そんな川上村を襲った雹害。被害は、どの程度だったのだろうか。

今回は村全域に降ったわけではなく、標高の高い奥のほうの地域が被害に見舞われたという。しかしたとえ一部ではあっても、村の大きな資金源となっているレタスが、雹害を受けたとあっては一大事なのではないだろうか。
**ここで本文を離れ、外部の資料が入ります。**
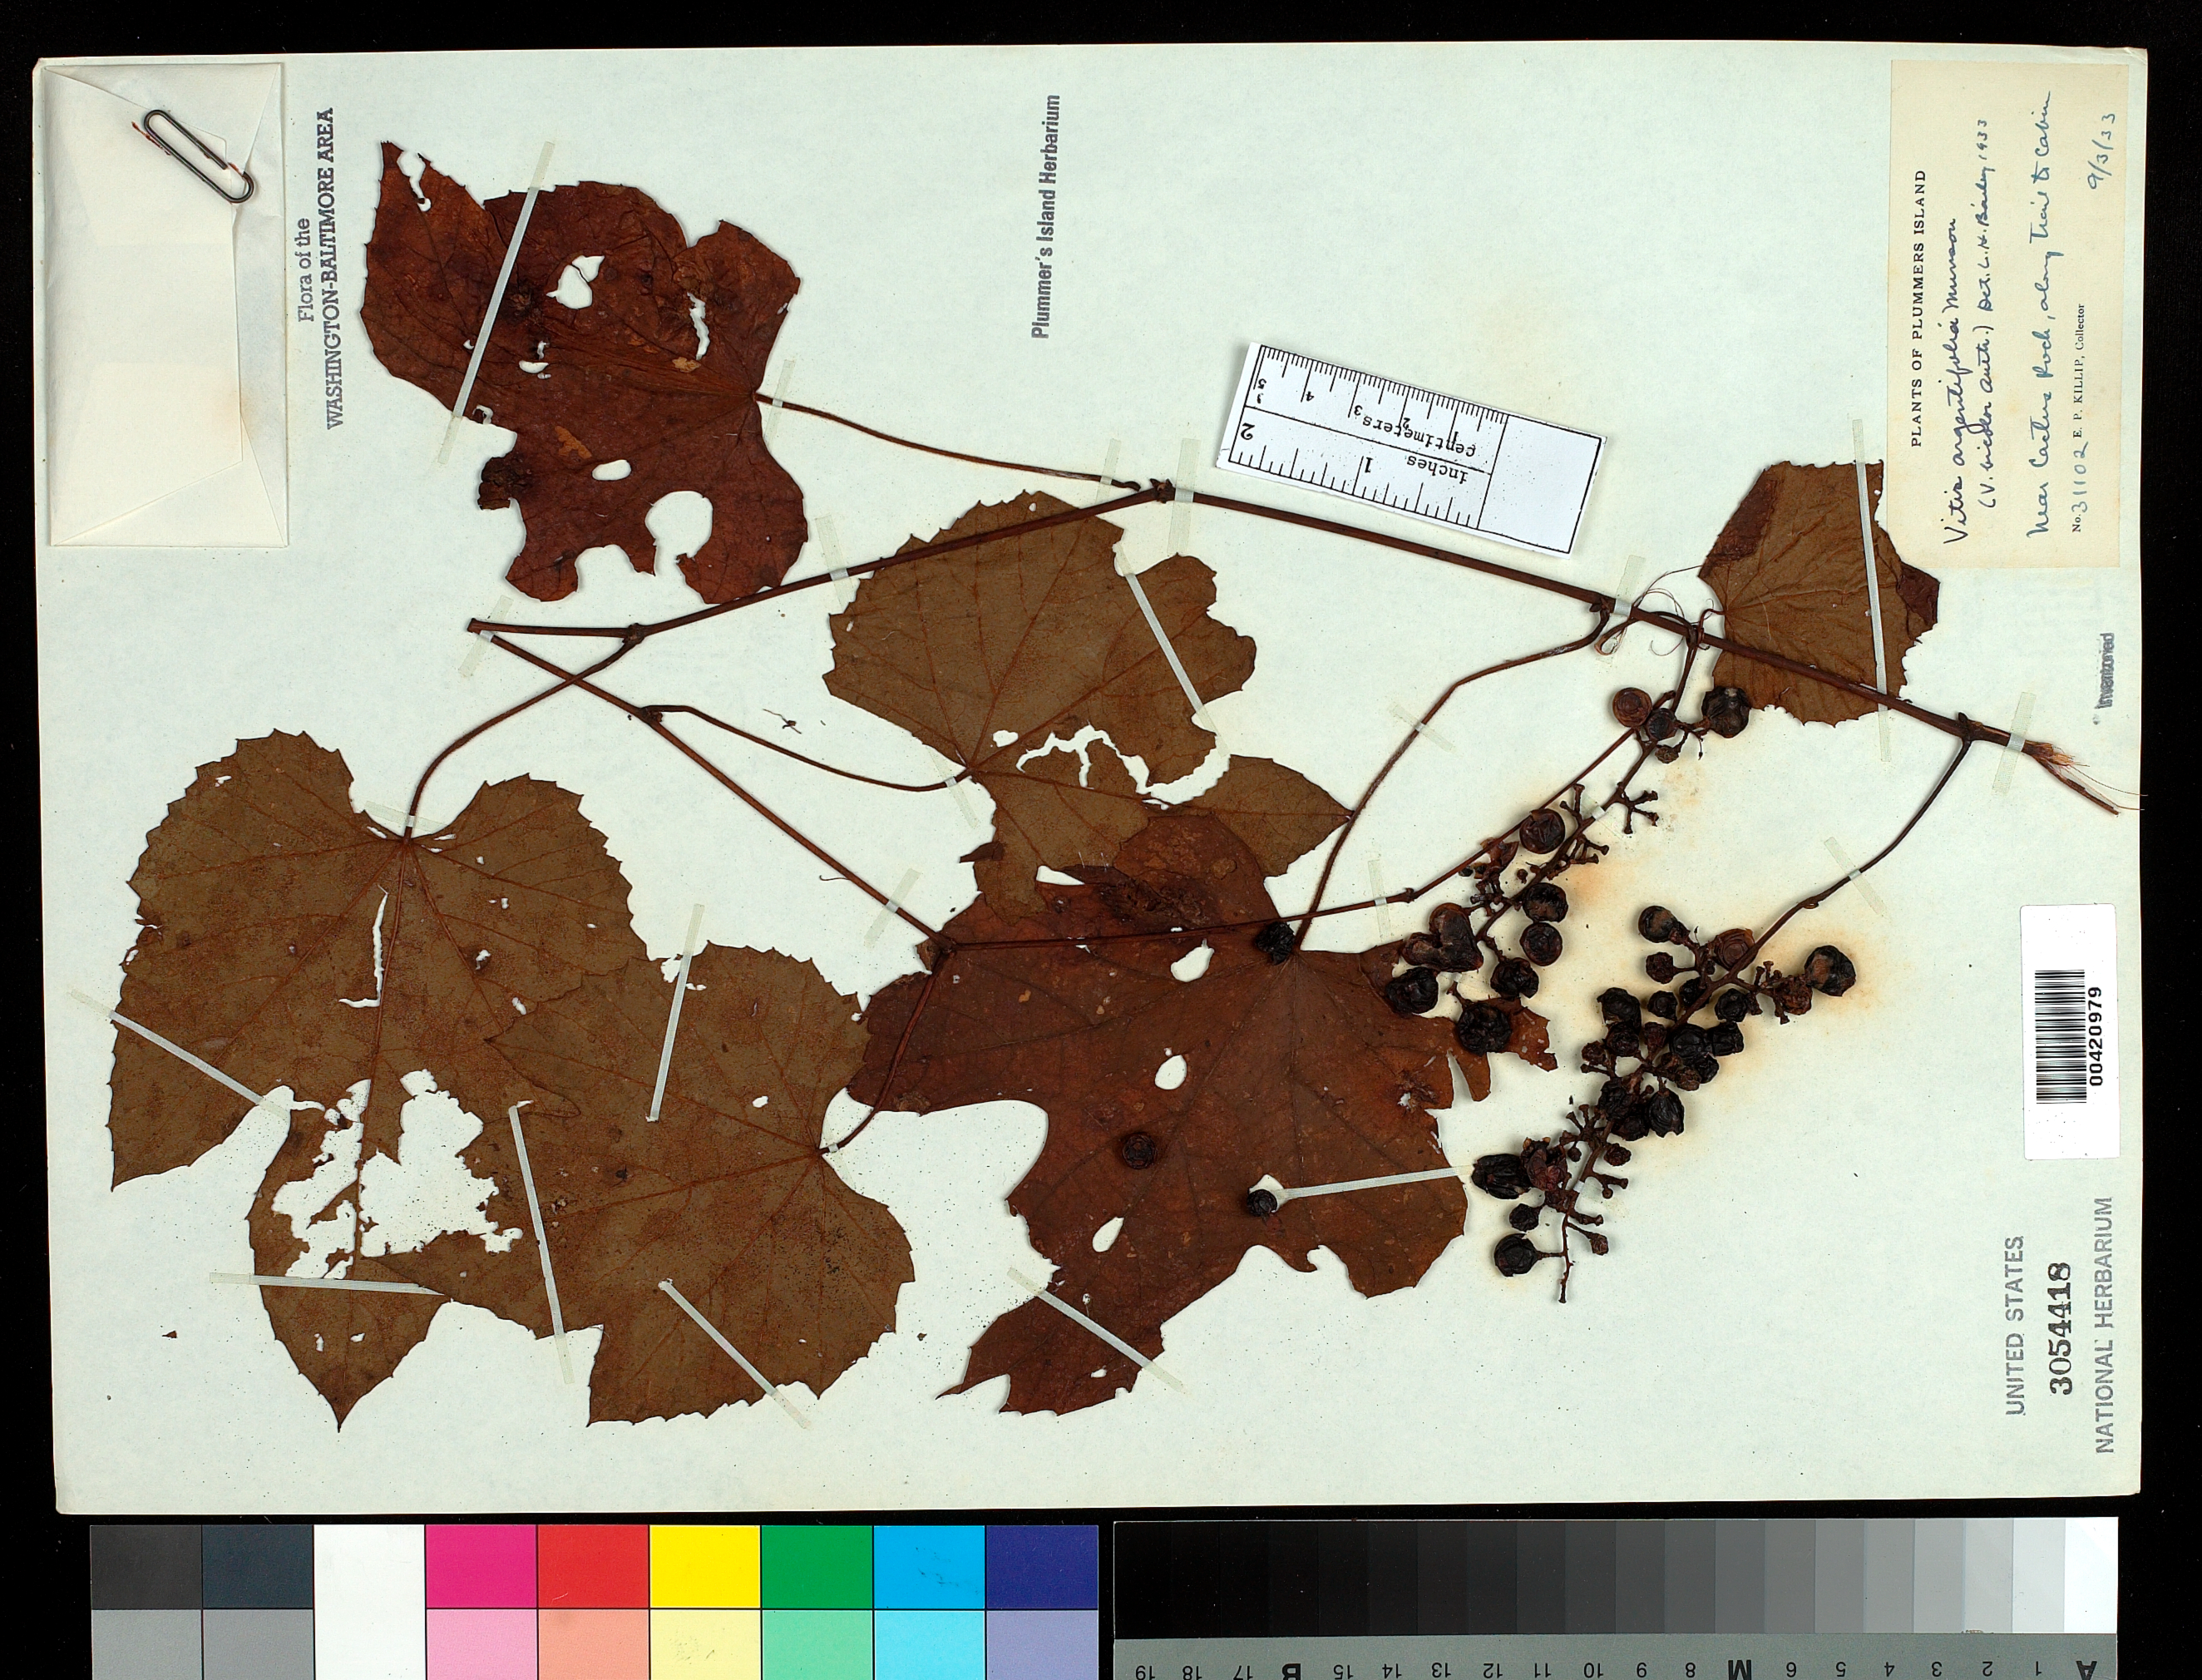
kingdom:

川上村農協の販売課に尋ねると、「農業は自然相手のものだから、ある程度は仕方ないと思っている」と、淡々と受け止めている。とくに今年は各地で豪雨が起こっており、さまざまな野菜に影響が出ている。川上村にとっても、雹の害だけが特別というわけではない。今回の雹害について「あまり大きな話題にしたくない」というのが村や生産者の本音のようだ。「価格が上がっているときばかりに話題にされてしまいます。安く、たくさん出回っている旬のときに宣伝してくれるといいんですが」(川上村農協販売課)。

出荷最盛期に雹害

ただ、個々の農家の様子を聞いてみると、その実害の大きさが改めて感じられる。2001年より真空予冷設備を備えた集荷センターを運営し、現在は地域の契約農家とともに減農薬レタスなどの生産を行っている株式会社まつのは、被害状況について次のように説明する。

「弊社の契約農家に限って言えば、レタス約1万ケース、リーフレタス約1500ケースほどの作物が、商品価値を失う被害を受けました。被害の程度には農家によって大小ありますが、本来であれば出荷最盛期を迎える時期の雹害は、今期の収支へ大ダメージを与えました。30年以上生産をしてきているベテラン農家も経験したことのない被害と言えます」(専務取締役・曽我博之さん)。